Hypothetically, he said, the crooks could log into the Inland Revenue Authority of Singapore's system and check details of the victims' Giro accounts.
Subsequently, they could call the victims' banks to try and reset the passwords for the victims' banking services. To verify users' identity, banks could ask about their Giro history, which the crooks would have.
James Aruldoss, former president of the Association of Certified Security Agencies, said the implications hinge on how much identity thieves can leverage on the data obtained from the SingPass accounts.
"Some organisations such as finance institutions or loan companies have additional safeguards to authenticate their customers, so the impersonators are stopped in their tracks," he noted.
Mr Siah said that victims could also be targeted through phishing scams.
"With more personal knowledge being exposed, cyber criminals can (create) a social profile of you with a high degree of accuracy...and e-mail you pretending to be someone else," he noted.

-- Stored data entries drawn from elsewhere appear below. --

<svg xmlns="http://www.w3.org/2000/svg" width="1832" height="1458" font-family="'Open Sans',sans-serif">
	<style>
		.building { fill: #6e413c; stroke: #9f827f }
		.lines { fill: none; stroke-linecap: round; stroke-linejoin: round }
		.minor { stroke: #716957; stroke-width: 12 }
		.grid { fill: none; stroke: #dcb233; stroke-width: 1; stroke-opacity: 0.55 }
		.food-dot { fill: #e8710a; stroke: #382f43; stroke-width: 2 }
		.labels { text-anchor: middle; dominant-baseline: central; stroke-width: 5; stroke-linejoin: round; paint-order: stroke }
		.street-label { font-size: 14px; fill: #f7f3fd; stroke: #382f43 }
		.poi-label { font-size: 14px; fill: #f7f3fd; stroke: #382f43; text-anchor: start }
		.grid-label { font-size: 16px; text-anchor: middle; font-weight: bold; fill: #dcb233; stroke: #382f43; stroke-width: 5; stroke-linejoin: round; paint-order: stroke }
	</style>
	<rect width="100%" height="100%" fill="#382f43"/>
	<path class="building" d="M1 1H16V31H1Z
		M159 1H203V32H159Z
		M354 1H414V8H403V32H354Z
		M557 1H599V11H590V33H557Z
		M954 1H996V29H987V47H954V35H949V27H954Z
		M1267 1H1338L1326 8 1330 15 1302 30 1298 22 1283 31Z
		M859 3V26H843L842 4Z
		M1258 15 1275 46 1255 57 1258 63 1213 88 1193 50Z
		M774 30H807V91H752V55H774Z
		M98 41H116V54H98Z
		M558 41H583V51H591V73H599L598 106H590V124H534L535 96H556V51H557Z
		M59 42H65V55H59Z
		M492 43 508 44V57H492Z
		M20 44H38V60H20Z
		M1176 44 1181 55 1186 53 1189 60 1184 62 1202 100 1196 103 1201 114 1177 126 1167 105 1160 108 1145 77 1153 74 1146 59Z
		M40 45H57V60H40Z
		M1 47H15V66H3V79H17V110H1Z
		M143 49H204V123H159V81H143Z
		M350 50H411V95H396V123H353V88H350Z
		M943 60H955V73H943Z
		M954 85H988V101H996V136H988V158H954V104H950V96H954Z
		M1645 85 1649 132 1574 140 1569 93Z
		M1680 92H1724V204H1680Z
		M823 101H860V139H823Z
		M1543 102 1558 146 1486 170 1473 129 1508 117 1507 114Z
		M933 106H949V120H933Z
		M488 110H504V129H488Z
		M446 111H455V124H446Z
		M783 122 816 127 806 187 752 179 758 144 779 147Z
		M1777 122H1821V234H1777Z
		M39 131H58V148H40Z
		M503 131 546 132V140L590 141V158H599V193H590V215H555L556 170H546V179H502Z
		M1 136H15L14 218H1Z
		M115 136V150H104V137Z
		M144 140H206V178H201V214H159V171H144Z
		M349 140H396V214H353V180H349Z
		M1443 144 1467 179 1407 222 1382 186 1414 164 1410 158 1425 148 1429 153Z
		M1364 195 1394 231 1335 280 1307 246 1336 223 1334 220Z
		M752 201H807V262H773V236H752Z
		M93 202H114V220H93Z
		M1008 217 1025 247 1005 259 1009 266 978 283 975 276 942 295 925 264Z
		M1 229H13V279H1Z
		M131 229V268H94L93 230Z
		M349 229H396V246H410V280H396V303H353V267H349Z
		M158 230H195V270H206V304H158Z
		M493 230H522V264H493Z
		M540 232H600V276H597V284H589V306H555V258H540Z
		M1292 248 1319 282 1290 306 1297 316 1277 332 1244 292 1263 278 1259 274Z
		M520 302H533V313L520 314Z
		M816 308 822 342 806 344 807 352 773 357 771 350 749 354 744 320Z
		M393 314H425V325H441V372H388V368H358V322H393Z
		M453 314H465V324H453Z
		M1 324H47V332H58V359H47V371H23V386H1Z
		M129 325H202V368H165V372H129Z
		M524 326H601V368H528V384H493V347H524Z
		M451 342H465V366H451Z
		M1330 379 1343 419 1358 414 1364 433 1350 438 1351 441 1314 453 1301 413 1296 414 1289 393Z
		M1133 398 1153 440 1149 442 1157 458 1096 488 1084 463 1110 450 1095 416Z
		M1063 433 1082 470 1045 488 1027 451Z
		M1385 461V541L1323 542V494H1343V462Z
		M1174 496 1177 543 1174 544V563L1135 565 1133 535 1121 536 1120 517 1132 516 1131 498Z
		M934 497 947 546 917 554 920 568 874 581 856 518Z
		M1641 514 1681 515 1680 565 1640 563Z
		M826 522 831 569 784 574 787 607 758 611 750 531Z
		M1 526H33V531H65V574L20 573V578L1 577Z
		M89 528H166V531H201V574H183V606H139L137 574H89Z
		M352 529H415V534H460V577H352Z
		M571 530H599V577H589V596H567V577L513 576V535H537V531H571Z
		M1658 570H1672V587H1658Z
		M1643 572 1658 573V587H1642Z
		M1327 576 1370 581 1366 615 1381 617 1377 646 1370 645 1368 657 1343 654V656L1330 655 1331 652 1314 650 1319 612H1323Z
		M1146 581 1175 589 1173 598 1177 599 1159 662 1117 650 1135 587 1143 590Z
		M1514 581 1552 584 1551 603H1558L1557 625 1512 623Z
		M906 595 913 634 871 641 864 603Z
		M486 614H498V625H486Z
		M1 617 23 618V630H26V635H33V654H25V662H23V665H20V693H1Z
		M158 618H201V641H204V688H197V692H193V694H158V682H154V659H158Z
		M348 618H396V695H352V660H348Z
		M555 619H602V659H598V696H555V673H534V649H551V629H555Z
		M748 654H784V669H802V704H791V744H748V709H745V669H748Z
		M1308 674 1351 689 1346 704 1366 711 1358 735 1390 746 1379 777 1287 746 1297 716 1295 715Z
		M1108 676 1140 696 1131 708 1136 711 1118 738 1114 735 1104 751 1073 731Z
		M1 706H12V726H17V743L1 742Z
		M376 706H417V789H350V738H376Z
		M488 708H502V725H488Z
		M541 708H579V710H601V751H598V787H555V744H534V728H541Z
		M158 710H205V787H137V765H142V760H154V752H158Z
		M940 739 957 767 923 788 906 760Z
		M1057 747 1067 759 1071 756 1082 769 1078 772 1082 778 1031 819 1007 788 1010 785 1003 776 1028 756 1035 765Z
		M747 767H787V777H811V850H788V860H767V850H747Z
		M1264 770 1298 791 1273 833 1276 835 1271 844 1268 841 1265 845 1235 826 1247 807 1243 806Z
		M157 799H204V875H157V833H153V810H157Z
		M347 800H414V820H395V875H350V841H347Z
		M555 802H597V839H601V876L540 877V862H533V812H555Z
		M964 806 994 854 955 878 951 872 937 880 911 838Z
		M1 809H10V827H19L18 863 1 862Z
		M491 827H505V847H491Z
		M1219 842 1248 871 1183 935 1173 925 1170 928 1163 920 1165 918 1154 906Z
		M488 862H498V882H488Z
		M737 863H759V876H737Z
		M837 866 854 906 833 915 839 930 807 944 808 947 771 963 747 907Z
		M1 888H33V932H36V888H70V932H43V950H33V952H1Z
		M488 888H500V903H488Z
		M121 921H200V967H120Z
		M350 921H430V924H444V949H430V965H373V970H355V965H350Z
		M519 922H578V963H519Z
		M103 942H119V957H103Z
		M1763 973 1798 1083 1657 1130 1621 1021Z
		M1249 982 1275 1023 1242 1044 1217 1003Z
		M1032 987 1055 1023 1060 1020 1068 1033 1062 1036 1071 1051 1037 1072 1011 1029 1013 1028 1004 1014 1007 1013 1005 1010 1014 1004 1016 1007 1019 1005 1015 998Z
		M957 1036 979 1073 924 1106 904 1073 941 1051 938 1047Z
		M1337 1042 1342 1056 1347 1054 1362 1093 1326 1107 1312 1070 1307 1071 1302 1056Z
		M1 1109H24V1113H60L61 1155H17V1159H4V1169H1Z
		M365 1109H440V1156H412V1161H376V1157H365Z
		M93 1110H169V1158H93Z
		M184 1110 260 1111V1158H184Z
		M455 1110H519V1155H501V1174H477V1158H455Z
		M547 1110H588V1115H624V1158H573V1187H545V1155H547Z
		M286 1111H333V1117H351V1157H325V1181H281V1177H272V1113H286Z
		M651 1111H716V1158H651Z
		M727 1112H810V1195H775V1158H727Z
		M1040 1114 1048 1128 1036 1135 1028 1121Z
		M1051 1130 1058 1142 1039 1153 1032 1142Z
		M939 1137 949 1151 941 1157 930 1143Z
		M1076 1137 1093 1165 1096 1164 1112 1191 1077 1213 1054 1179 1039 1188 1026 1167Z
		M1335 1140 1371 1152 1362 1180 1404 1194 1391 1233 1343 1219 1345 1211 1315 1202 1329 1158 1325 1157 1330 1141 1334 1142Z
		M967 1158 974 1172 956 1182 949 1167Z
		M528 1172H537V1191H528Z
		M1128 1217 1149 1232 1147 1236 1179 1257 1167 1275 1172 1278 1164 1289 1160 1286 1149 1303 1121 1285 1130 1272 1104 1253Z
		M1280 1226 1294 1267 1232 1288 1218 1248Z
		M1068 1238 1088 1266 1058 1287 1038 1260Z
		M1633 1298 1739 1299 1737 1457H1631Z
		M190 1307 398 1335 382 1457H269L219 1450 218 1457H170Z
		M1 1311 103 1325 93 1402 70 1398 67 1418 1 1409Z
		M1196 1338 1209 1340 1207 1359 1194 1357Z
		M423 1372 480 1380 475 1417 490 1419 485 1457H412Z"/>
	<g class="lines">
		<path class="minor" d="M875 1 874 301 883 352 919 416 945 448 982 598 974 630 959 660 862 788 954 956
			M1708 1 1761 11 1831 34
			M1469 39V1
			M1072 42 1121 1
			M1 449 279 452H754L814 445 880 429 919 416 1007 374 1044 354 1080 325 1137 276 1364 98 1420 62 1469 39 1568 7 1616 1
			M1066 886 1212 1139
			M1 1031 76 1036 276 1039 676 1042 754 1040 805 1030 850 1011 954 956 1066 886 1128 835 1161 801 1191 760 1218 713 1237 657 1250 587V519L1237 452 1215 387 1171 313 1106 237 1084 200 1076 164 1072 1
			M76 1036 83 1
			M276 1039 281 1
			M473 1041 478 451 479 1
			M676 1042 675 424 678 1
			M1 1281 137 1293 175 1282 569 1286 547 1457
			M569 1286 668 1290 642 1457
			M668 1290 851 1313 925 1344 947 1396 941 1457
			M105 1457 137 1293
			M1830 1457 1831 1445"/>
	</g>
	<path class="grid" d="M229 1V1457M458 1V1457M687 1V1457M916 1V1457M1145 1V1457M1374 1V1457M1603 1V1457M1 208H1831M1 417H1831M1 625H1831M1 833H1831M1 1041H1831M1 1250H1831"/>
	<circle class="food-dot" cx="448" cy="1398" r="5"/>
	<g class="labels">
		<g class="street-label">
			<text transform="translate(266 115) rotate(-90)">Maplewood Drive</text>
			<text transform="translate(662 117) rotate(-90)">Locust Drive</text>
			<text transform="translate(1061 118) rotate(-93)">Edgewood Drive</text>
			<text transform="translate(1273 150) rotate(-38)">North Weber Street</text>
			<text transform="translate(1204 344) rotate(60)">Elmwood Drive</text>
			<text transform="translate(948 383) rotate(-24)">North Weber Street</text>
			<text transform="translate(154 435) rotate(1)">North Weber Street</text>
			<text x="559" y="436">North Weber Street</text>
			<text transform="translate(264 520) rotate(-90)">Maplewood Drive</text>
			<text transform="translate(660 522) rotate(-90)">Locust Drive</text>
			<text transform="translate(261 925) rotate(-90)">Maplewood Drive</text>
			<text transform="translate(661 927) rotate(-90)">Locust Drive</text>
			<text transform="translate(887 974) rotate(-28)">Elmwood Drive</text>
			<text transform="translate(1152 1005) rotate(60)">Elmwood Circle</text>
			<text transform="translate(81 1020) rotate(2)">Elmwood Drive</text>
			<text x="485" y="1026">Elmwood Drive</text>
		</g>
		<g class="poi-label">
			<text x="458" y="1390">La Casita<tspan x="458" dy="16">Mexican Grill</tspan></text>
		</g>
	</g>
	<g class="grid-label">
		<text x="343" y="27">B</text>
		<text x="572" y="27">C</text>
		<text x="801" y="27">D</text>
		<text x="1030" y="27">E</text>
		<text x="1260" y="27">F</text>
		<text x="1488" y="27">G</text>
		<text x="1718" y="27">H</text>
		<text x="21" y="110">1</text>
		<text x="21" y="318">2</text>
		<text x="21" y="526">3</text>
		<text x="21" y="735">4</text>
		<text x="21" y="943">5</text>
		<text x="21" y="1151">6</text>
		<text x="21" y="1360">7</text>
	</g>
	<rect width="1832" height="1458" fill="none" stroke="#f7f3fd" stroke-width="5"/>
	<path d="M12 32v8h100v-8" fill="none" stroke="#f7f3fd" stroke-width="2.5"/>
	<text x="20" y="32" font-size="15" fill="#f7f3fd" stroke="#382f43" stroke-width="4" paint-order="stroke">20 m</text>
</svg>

This could result in victims opening malicious attachments, which would download malware that could monitor activities on the victims' computers.
T. Mogan, security director of Dragnet, said the perpetrators may be "playing the fool" and just want to see how far they can get into the users' accounts.
Sui Jin Foong, systems engineering director, ASEAN, of Juniper Networks, said the world of cyber crime extends beyond Singapore's geographical boundaries.
"Certain digital assets, like credit card information, can be sold to multiple sources," said Mr Sui.